(Data items)
_ _ _ _ _ _ _

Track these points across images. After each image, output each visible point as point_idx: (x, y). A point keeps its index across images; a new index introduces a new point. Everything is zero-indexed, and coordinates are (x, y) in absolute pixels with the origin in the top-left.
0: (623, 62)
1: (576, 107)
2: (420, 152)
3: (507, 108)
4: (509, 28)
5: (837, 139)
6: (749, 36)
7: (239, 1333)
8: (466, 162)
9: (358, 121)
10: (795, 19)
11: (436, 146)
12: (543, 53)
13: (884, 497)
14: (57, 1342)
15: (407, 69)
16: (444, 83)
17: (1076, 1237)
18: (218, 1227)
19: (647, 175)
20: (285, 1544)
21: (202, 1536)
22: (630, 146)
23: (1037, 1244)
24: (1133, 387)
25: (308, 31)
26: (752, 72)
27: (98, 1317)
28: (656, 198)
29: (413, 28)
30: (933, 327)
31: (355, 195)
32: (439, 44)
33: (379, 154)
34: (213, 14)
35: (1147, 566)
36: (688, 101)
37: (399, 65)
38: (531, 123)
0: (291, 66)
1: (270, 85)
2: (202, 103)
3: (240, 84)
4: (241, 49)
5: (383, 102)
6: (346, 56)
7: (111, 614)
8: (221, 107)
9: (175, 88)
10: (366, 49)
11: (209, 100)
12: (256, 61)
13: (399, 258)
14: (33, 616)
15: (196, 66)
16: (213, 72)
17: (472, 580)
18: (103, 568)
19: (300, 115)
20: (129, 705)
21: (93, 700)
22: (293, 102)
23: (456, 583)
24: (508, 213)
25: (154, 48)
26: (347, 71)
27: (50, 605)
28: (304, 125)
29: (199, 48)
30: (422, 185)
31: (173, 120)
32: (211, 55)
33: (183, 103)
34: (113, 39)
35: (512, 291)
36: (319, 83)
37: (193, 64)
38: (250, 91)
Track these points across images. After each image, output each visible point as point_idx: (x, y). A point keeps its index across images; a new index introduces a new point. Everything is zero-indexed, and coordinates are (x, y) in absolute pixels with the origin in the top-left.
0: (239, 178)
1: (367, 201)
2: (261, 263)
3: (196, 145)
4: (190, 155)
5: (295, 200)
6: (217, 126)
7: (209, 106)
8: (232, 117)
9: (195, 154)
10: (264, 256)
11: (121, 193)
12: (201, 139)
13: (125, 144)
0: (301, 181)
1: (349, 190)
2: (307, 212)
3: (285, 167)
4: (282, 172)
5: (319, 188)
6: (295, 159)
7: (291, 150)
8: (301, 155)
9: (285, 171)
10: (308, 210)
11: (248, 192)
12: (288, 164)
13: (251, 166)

_ _ _ _ _ _ _

Assignment: Reproduce every line of the records above without any change.

Task result:
Track these points across images. After each image, output each visible point as point_idx: (x, y). A point keeps its index across images; a new index introduces a new point. Everything is zero-indexed, and coordinates are (x, y) in absolute pixels with the origin in the top-left.
0: (623, 62)
1: (576, 107)
2: (420, 152)
3: (507, 108)
4: (509, 28)
5: (837, 139)
6: (749, 36)
7: (239, 1333)
8: (466, 162)
9: (358, 121)
10: (795, 19)
11: (436, 146)
12: (543, 53)
13: (884, 497)
14: (57, 1342)
15: (407, 69)
16: (444, 83)
17: (1076, 1237)
18: (218, 1227)
19: (647, 175)
20: (285, 1544)
21: (202, 1536)
22: (630, 146)
23: (1037, 1244)
24: (1133, 387)
25: (308, 31)
26: (752, 72)
27: (98, 1317)
28: (656, 198)
29: (413, 28)
30: (933, 327)
31: (355, 195)
32: (439, 44)
33: (379, 154)
34: (213, 14)
35: (1147, 566)
36: (688, 101)
37: (399, 65)
38: (531, 123)
0: (291, 66)
1: (270, 85)
2: (202, 103)
3: (240, 84)
4: (241, 49)
5: (383, 102)
6: (346, 56)
7: (111, 614)
8: (221, 107)
9: (175, 88)
10: (366, 49)
11: (209, 100)
12: (256, 61)
13: (399, 258)
14: (33, 616)
15: (196, 66)
16: (213, 72)
17: (472, 580)
18: (103, 568)
19: (300, 115)
20: (129, 705)
21: (93, 700)
22: (293, 102)
23: (456, 583)
24: (508, 213)
25: (154, 48)
26: (347, 71)
27: (50, 605)
28: (304, 125)
29: (199, 48)
30: (422, 185)
31: (173, 120)
32: (211, 55)
33: (183, 103)
34: (113, 39)
35: (512, 291)
36: (319, 83)
37: (193, 64)
38: (250, 91)
Track these points across images. After each image, output each visible point as point_idx: (x, y). A point keeps its index across images; a new index introduces a new point. Everything is zero-indexed, and coordinates are (x, y) in absolute pixels with the origin in the top-left.
0: (239, 178)
1: (367, 201)
2: (261, 263)
3: (196, 145)
4: (190, 155)
5: (295, 200)
6: (217, 126)
7: (209, 106)
8: (232, 117)
9: (195, 154)
10: (264, 256)
11: (121, 193)
12: (201, 139)
13: (125, 144)
0: (301, 181)
1: (349, 190)
2: (307, 212)
3: (285, 167)
4: (282, 172)
5: (319, 188)
6: (295, 159)
7: (291, 150)
8: (301, 155)
9: (285, 171)
10: (308, 210)
11: (248, 192)
12: (288, 164)
13: (251, 166)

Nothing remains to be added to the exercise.